En l’état actuel des textes, un dispositif qui serait encore non abouti mais dont les principales caractéristiques sont définies serait potentiellement déclarable, ce qui rendrait potentiellement la tâche déclarative immense. Là encore, nous comprenons que la dernière version des commentaires administratifs devrait permettre de confirmer ce point mais nous restons dans l’attente.
Pour déclarer, encore faut-il avoir conscience et connaissance de l’existence d’un dispositif déclarable. L’administration fiscale pourrait-elle reprocher à l’intermédiaire de ne pas avoir entrepris toutes les diligences nécessaires pour rechercher si le dispositif était déclarable ou l’intermédiaire est-il protégé par une forme de droit à l’ignorance ?
En principe, les intermédiaires déclarent les informations dont ils ont connaissance, qu’ils possèdent ou qu’ils contrôlent mais ces termes ne sont pas clairement définis et leur interprétation pourraient être à géométrie variable en fonction de la qualité de l’intermédiaire. L’administration s’est voulue dernièrement rassurante à cet égard mais il faudra que ce point soit plus clairement couvert.
Avec cette première vision, qui n’a d’autre ambition que celle de présenter brièvement certains des principaux concepts de DAC 6, chacun comprend aisément que les questions qui demeurent sans réponses sont nombreuses.
La conférence « Nouvelles obligations déclaratives issues de la directives DAC » qui se tiendra lors du Carrefour du Droit le 20 novembre prochain sera l’occasion de donner quelques éléments d’analyse et d’échanger plus longuement sur les principes de cette nouvelle obligation déclarative, ses conséquences pratiques pour l’ensemble des professionnels et sur l’apport des commentaires définitifs de l’administration fiscale.

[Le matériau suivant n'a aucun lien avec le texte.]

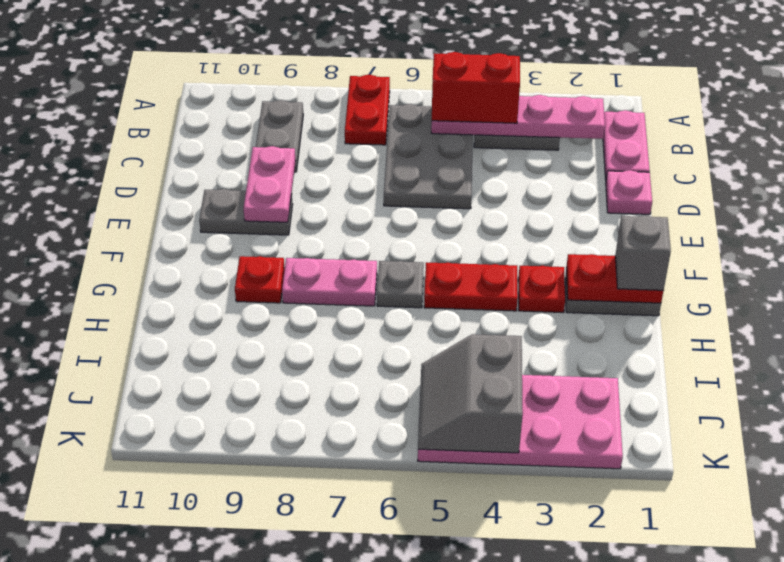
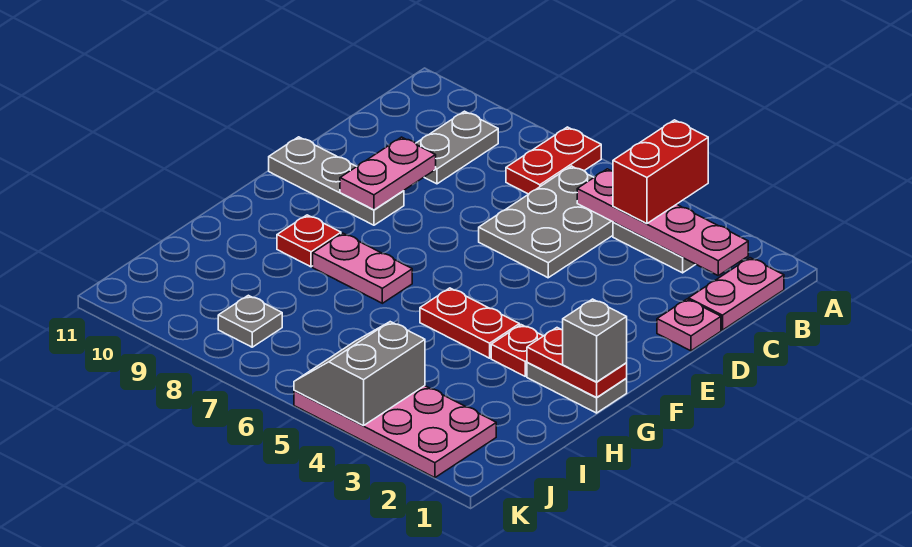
red 1x2 brick [432,52,520,123] -> red 1x2 brick turned to [613,120,708,224]
grey 1x2 plate [199,189,293,235] -> grey 1x3 plate [269,137,404,225]
grey 1x1 plate [377,261,424,308] -> grey 1x1 plate moved to [218,295,282,347]

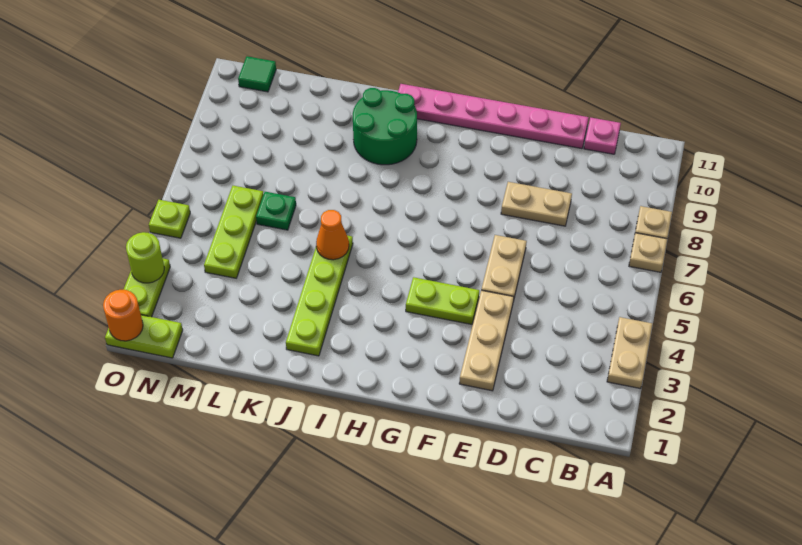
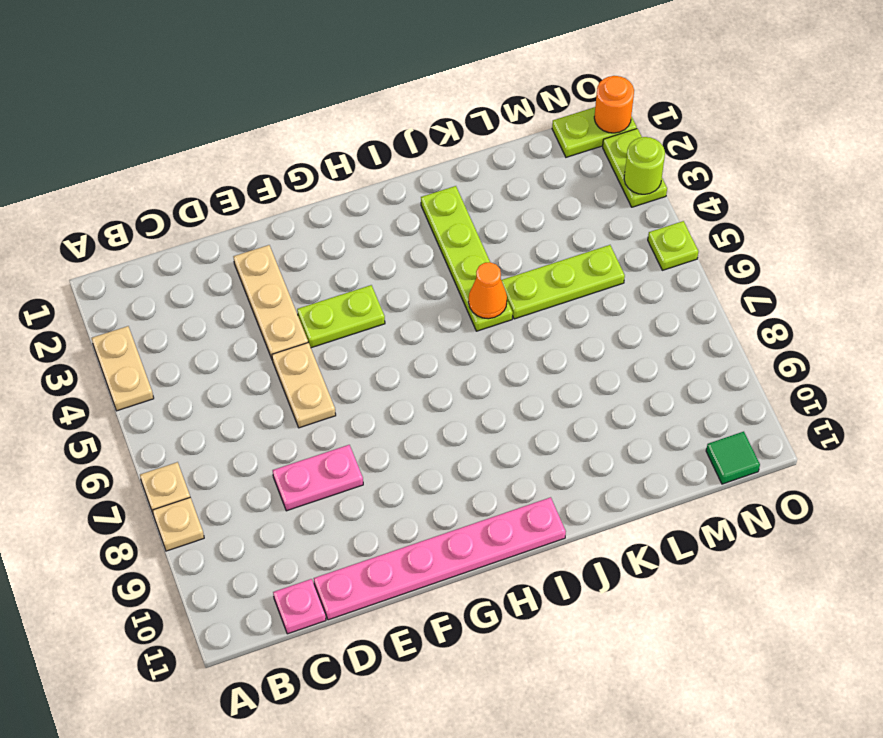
tan 1x2 plate [501,182,572,226] -> pink 1x2 plate [273,445,363,511]
green 2x2 round brick [353,88,417,165] -> none
green 1x1 plate [256,192,296,230] -> none
lime 1x3 plate [204,186,264,278] -> lime 1x3 plate turned to [501,245,625,319]

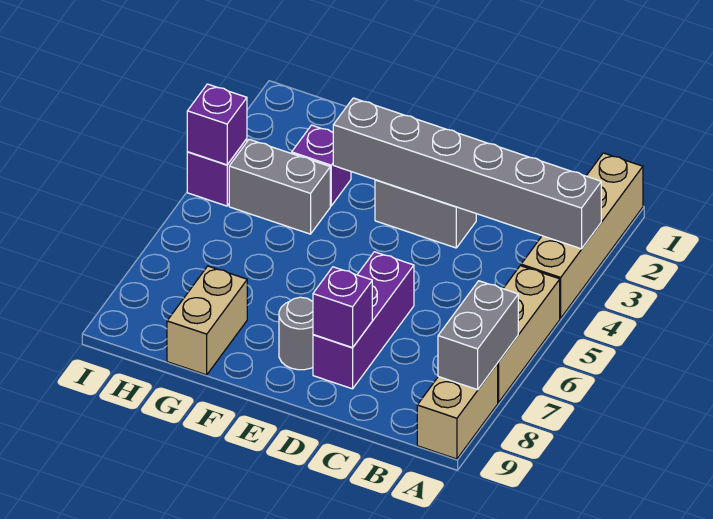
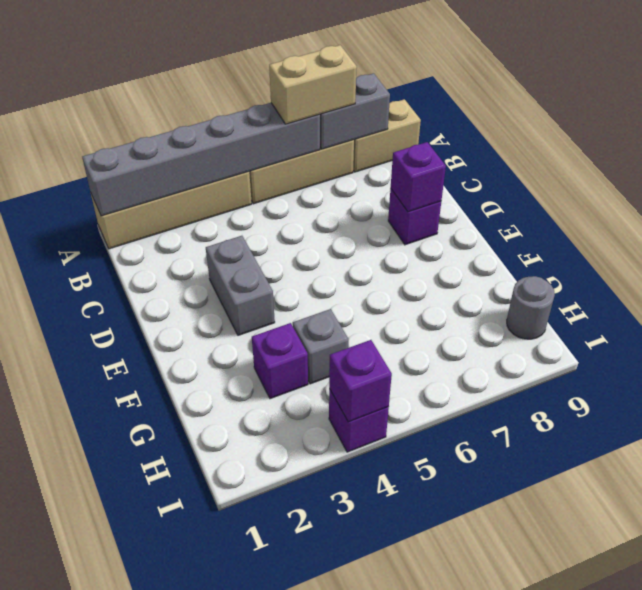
grey 1x6 brick [333,98,601,249] -> grey 1x6 brick turned to [82,103,320,216]
purple 1x3 brick [313,252,414,389] -> purple 1x1 brick [388,188,441,245]
grey 1x1 round brick [279,297,313,370] -> grey 1x1 round brick moved to [507,276,555,339]
grey 1x2 brick [229,139,330,234] -> grey 1x1 brick [293,309,348,384]
tan 1x2 brick [167,266,247,375] -> tan 1x2 brick moved to [269,45,357,124]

De Alexandre Ippolito, Intervenant Comundi et Partner, White & Case LLP.
[1] DAC 7, qui visera plus spécifiquement les plateformes numériques, est déjà en préparation.
[2] En France : amende de 10.000 € en cas de défaut de déclaration, qui peut être ramenée à 5.000 € en cas de première infraction au titre de l’année civile en cours et des trois années précédences et dans une limite globale pour un même intermédiaire ou un même contribuable de 100.000 € par année civile.
[3] BOI-CF-CPF-30-40 et suivants.
[4] En application de l’article 1649 AH du Code général des impôts, ce critère est rempli s’il est établi que l’avantage principal ou l’un des avantages principaux qu’une personne peut raisonnablement s’attendre à retirer d’un dispositif, compte tenu de l’ensemble des faits et circonstances pertinents, est l’obtention d’un avantage fiscal.
[5] Selon des délais variables, cette obligation pesant sur l’un des intermédiaires et, en cas d’empêchement (par exemple, pour cause de secret professionnel) sur le contribuable lui-même (ou en cas d’empêchement sur le client de l’intermédiaire empêché).